Uh. Yeah.
Me.
I lost my shot records. When I got married to my soldier we were to be stationed in Germany. As my shot records were in the wind, I had no records of vaccinations. Rather than go through the entire series again, all I had to do was get the titers, then I would be good.
All my titers were negative. This is after my college went through a measles outbreak and I had to get a booster to move into the dorms.
So fully vaccinated. Booster at 18. Still negative titer.
I had to go through the entire series again, as if I’d never had vaccinations. It took a full year. (I eventually found my records - tucked in a box with baby photos - and they let me go to Germany, on the condition that I completed the vaccinations.)
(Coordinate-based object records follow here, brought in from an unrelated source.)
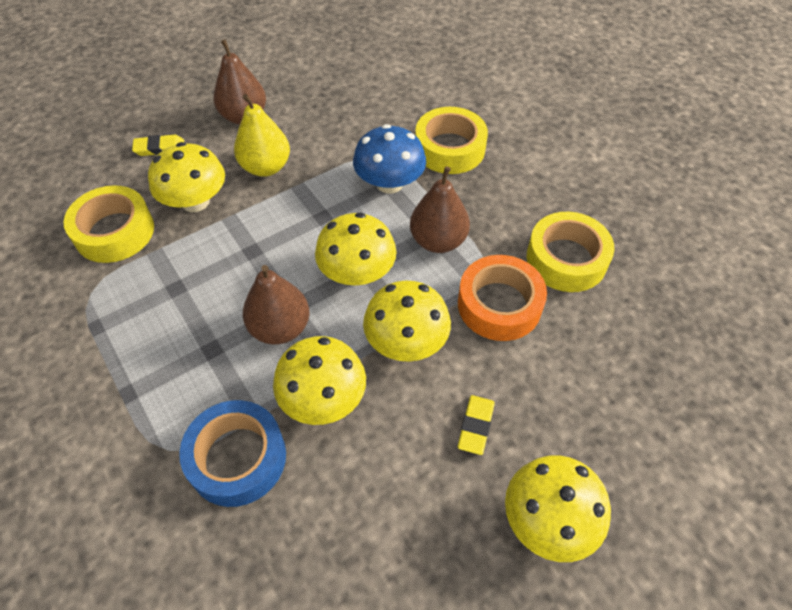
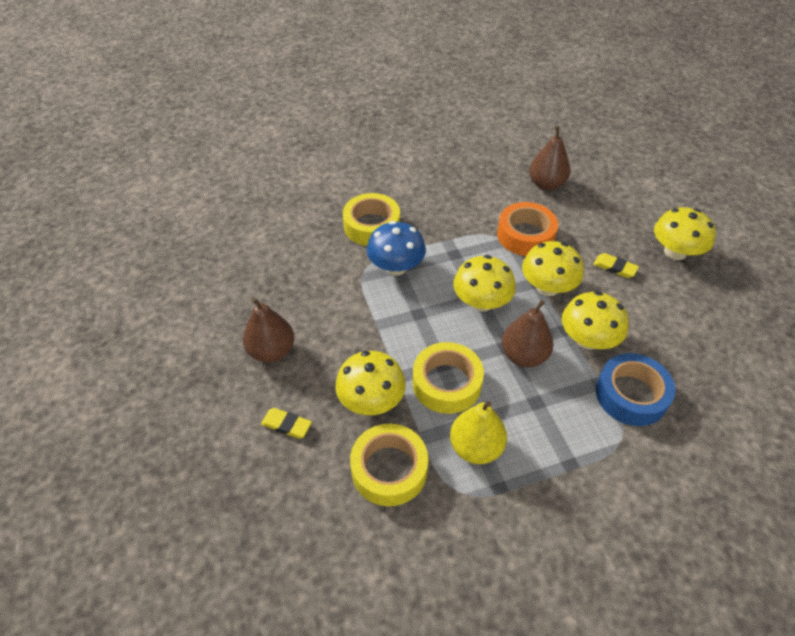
camera: 75 degrees left, 5 degrees down
yellow eraser [132,135,184,156] -> yellow eraser turned 75 degrees counterclockwise [261,408,312,439]
yellow pear [234,94,290,177] -> yellow pear moved to [450,401,507,464]
brown pear [410,166,470,253] -> brown pear moved to [529,126,570,191]
yellow tape [526,212,614,292] -> yellow tape moved to [413,342,484,414]

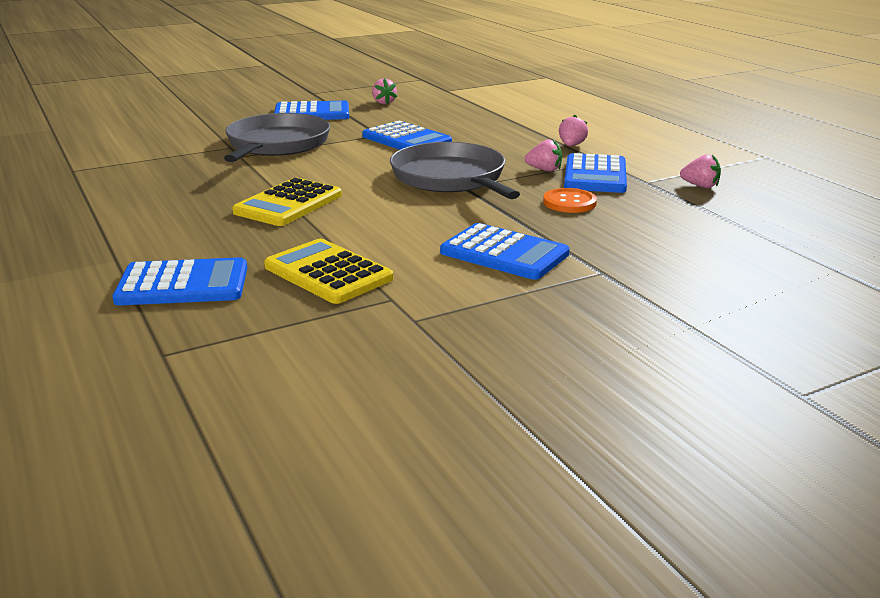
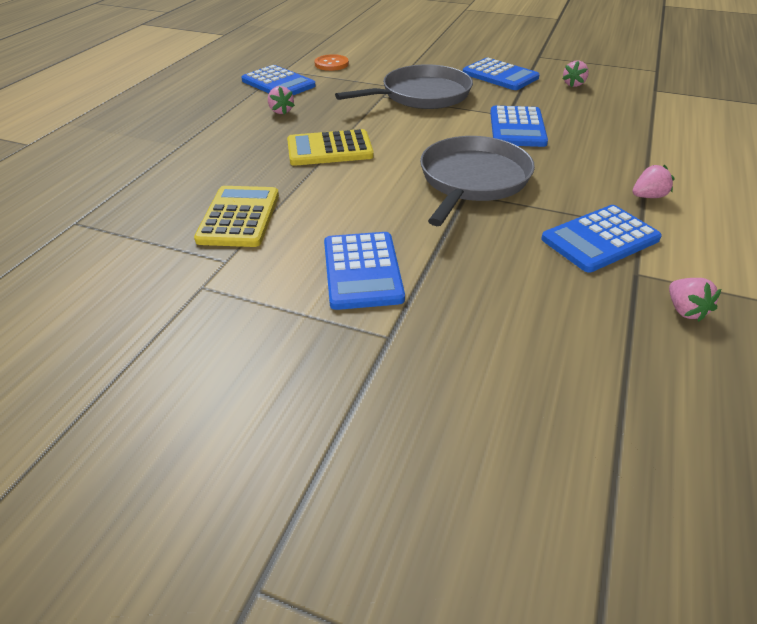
camera: 50 degrees right, 15 degrees up
blue calculator [112,257,247,305] -> blue calculator moved to [242,65,316,95]
pink strawberry [525,139,562,172] -> pink strawberry moved to [268,86,295,115]
orange button [543,188,597,213] -> orange button moved to [315,54,349,71]

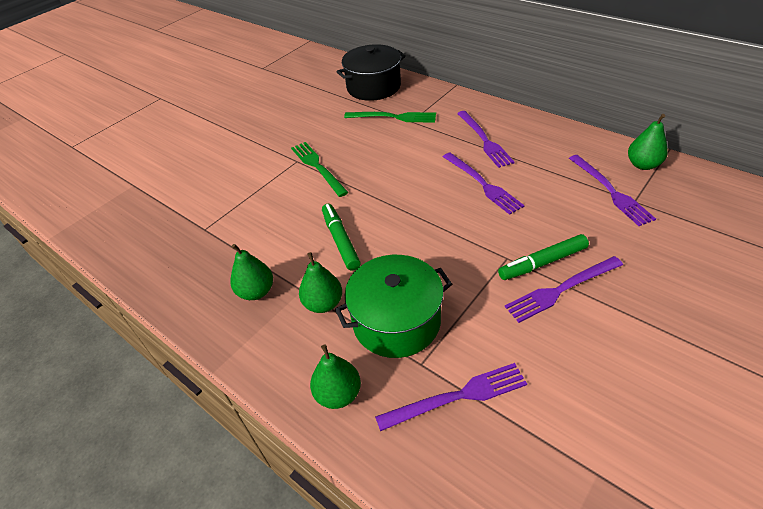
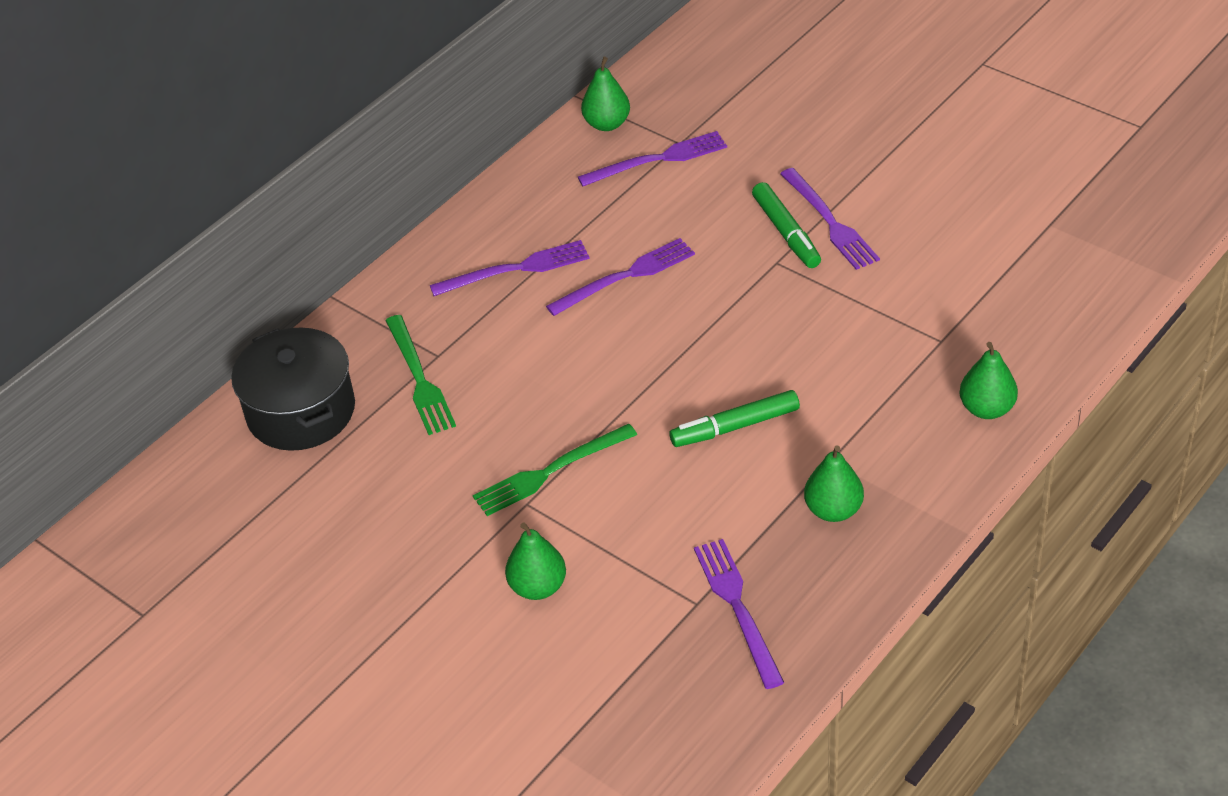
camera: 90 degrees left, 0 degrees up
green pear [299,252,342,313] -> green pear moved to [505,522,566,600]
green pot [335,255,452,358] -> none
green fork [344,112,436,123] -> green fork turned 150 degrees clockwise [385,315,456,435]
purple fork [375,363,527,431] -> purple fork moved to [694,539,784,689]

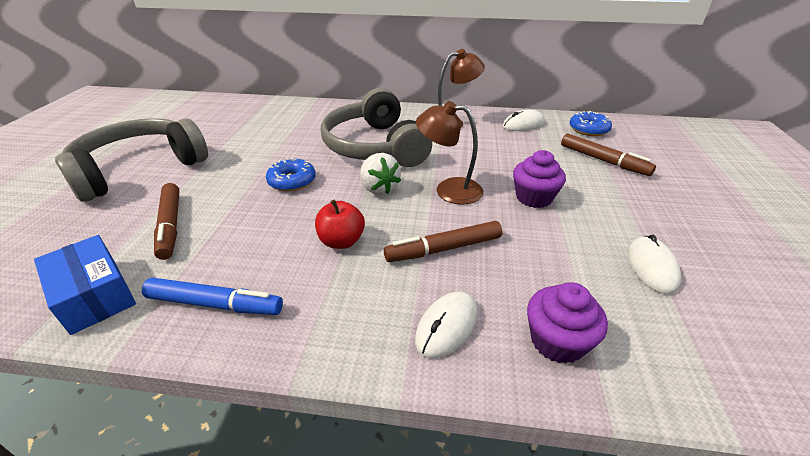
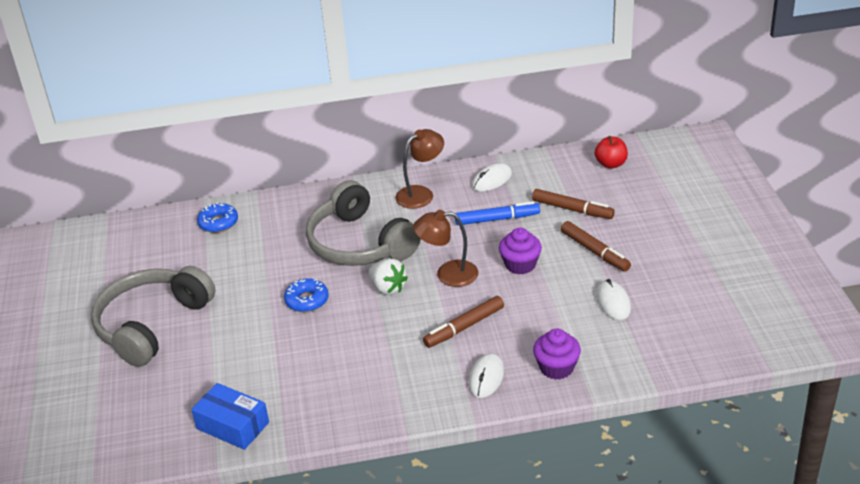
camera: 15 degrees left, 0 degrees up
blue marker [142,278,283,315] -> blue marker moved to [455,201,540,225]
brown marker [154,183,179,260] -> brown marker moved to [561,221,631,272]
red apple [315,199,365,249] -> red apple moved to [595,136,628,169]
blue donut [570,111,612,136] -> blue donut moved to [197,203,238,233]

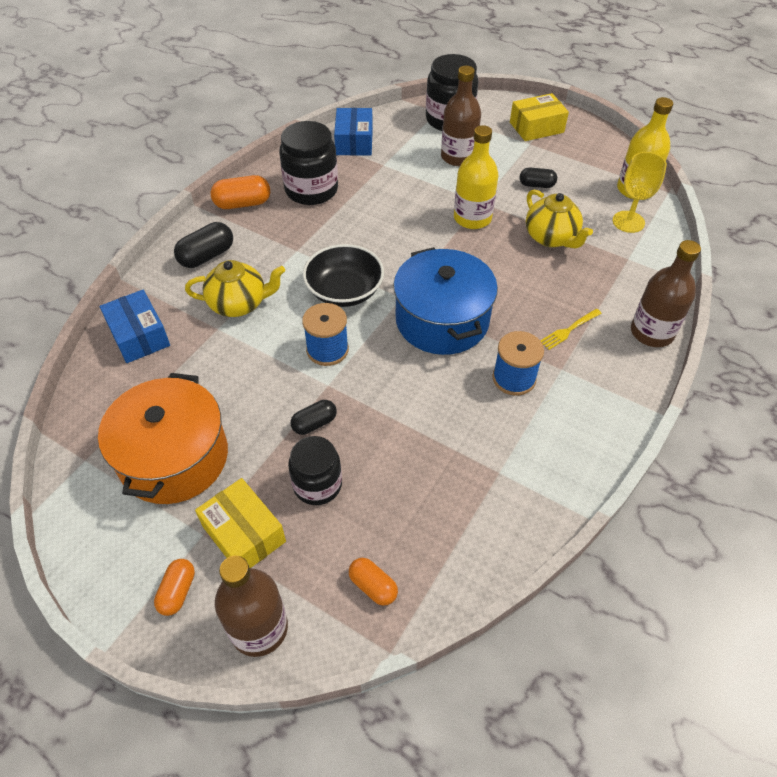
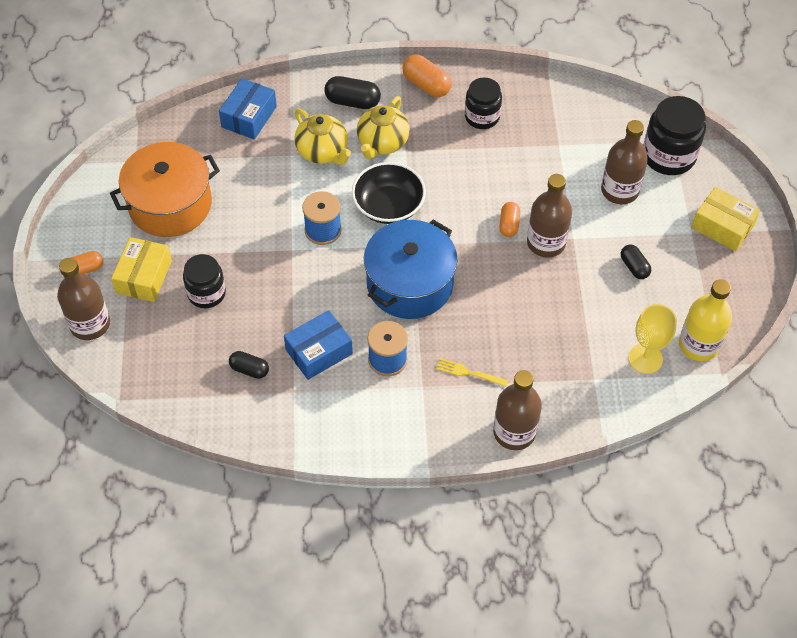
camera: 55 degrees right, 5 degrees up
black jar [279,121,338,205] -> black jar [465,77,502,129], size x0.66
black capsule [291,400,337,435] -> black capsule moved to [229,351,269,379]
blue box [334,108,373,156] -> blue box moved to [284,310,353,380]
orange capsule [349,558,398,606] -> orange capsule moved to [499,202,520,237]
yellow bottle [454,125,498,229] -> brown bottle [527,174,572,258]
yellow teapot [526,190,593,248] -> yellow teapot moved to [357,96,410,159]

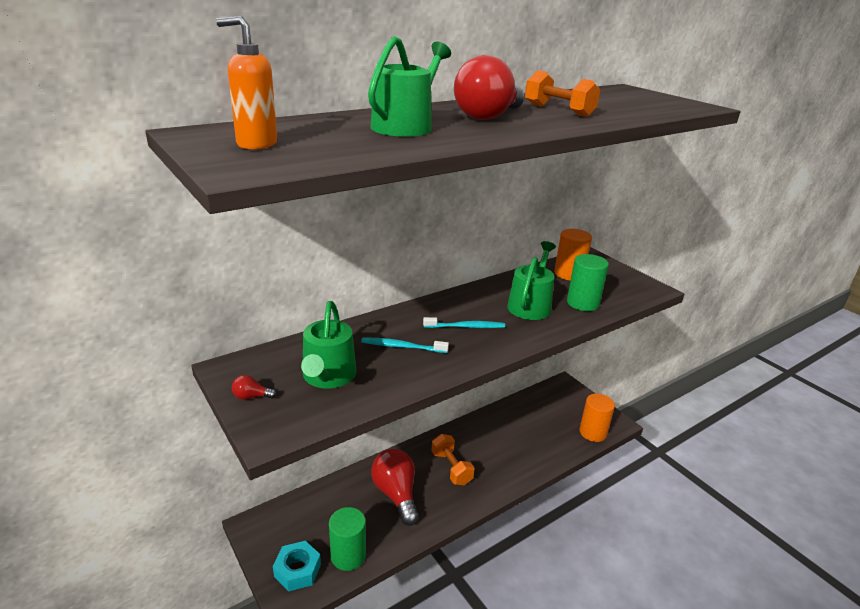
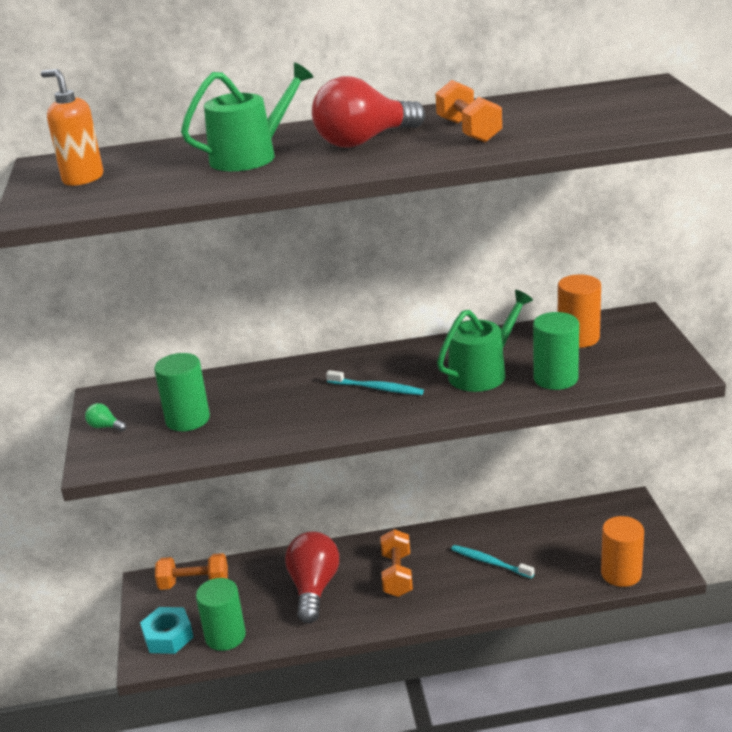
camera: 30 degrees right, 0 degrees up
red light bulb [232,375,277,400] -> green light bulb [85,403,126,432]
green watering can [301,301,356,389] -> green cylinder [154,353,210,431]
turquoise toothbrush [361,338,449,353] -> turquoise toothbrush moved to [451,545,534,579]
none -> orange dumbbell [155,553,228,590]

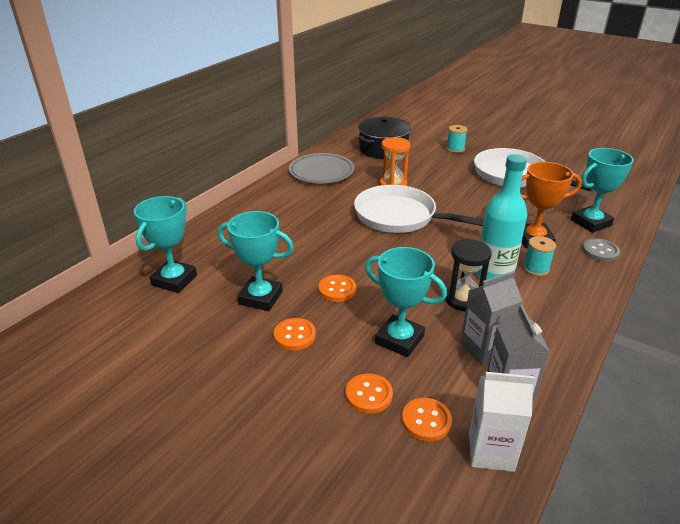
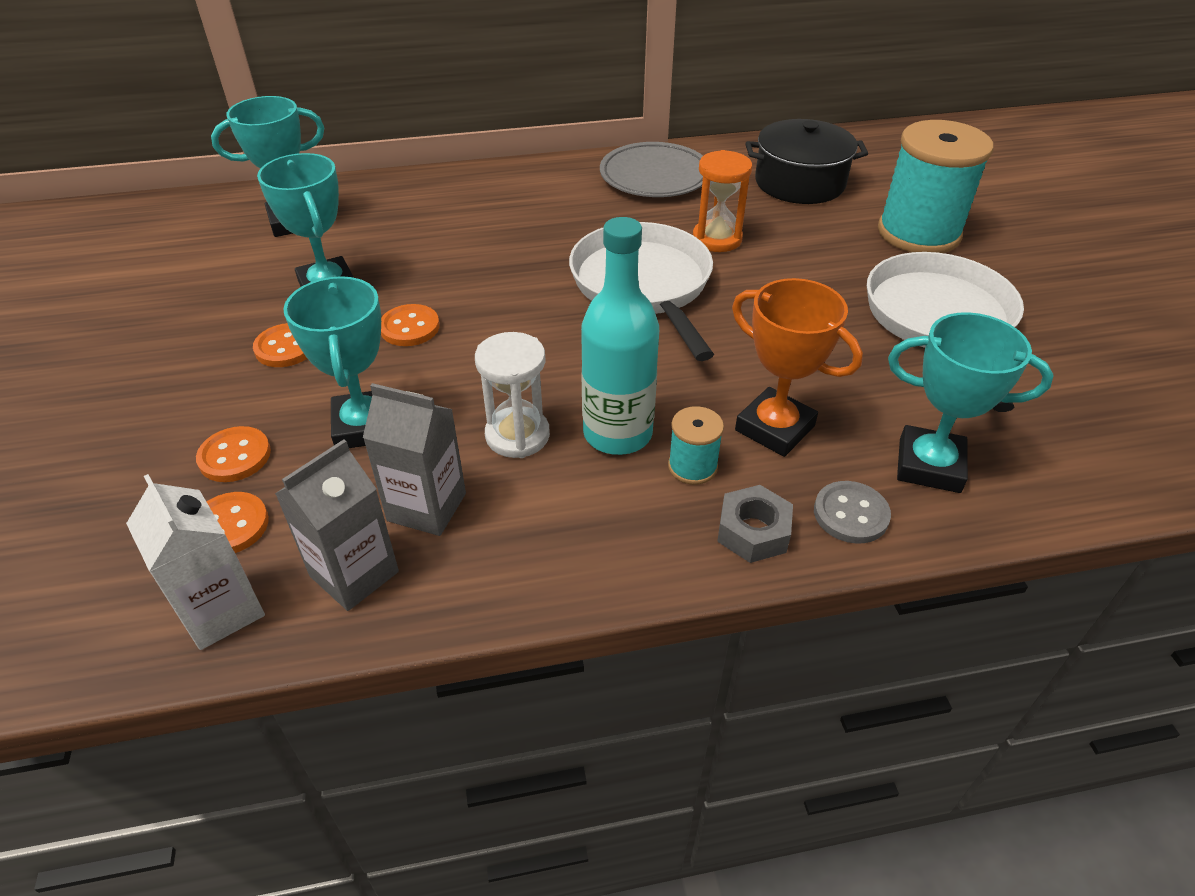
camera: 45 degrees right, 10 degrees up
black hourglass [445,239,492,311] -> white hourglass [475,332,550,458]
turquoise spool [446,125,468,153] -> turquoise spool [878,120,993,253], size x2.23
none -> grey nut [717,485,793,563]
Now how rare is that? How many people lose their records and need to even get the titer done to move to a foreign country? What are the odds that I’d even be tested?
Yeah. It can happen. I’ll do the homework to see if *anyone* has even looked into the broader implications when I get the chance.
I would expect many people born and vaccinated in the 60’s have lost their vaccination records. The schools then, weren’t so rigid about the record keeping. My mother who has operated a private Montessori preschool since I was a child didn’t have to start proving compliance until the 80’s. Of course, the schedule back then was far more simple than it is now.
I’m pro-vax but I think the public health experts have gotten out of control and that required vaccinations should be limited to the serious diseases whose communicability makes them prone to epidemics and that the ones that require body fluid transmission should be optional rather than required.
It’s ridiculous to be jabbing newborns with HPV and HepB unless they have an identified risk like a wart covered drug using mother that works in the porn industry.